=== Task item ===
Please express the text lines from all of the data below as one numbered list, skipping blank lines and leaving the pictures out of the answer.

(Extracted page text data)
────────────────

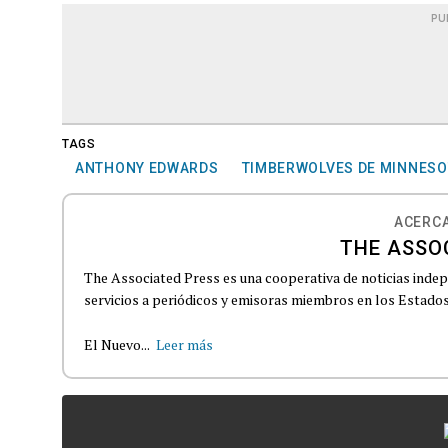
PU
TAGS
ANTHONY EDWARDS
TIMBERWOLVES DE MINNESO
ACERCA
THE ASSO
The Associated Press es una cooperativa de noticias indepe
servicios a periódicos y emisoras miembros en los Estados
El Nuevo...
Leer más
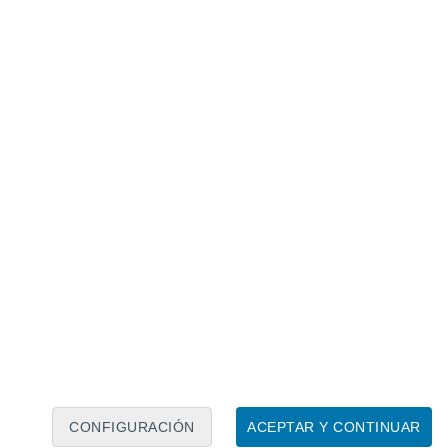
Calendario lunar
Lun
Mar
Mié
Jue
Vie
Sáb
Dom
8
9
10
11
12
13
14
15
16
17
18
19
20
21
CONFIGURACIÓN
ACEPTAR Y CONTINUAR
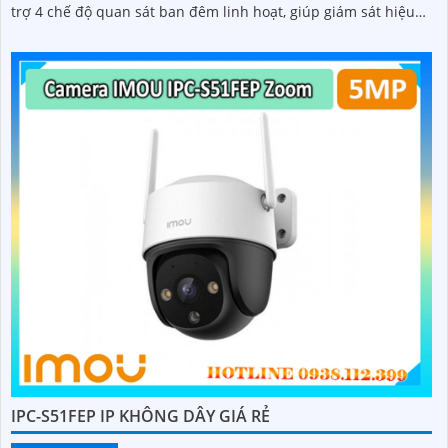
trợ 4 chế độ quan sát ban đêm linh hoạt, giúp giám sát hiệu
quả trong mọi điều kiện ánh sáng
IPC-S51FEP IP KHÔNG DÂY GIÁ RẺ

────────────────

=== Response ===
1. PU
2. TAGS
3. ANTHONY EDWARDS
4. TIMBERWOLVES DE MINNESO
5. ACERCA
6. THE ASSO
7. The Associated Press es una cooperativa de noticias indepe
8. servicios a periódicos y emisoras miembros en los Estados
9. El Nuevo...
10. Leer más
11. Calendario lunar
12. Lun
13. Mar
14. Mié
15. Jue
16. Vie
17. Sáb
18. Dom
19. 8
20. 9
21. 10
22. 11
23. 12
24. 13
25. 14
26. 15
27. 16
28. 17
29. 18
30. 19
31. 20
32. 21
33. CONFIGURACIÓN
34. ACEPTAR Y CONTINUAR
35. trợ 4 chế độ quan sát ban đêm linh hoạt, giúp giám sát hiệu
36. quả trong mọi điều kiện ánh sáng
37. IPC-S51FEP IP KHÔNG DÂY GIÁ RẺ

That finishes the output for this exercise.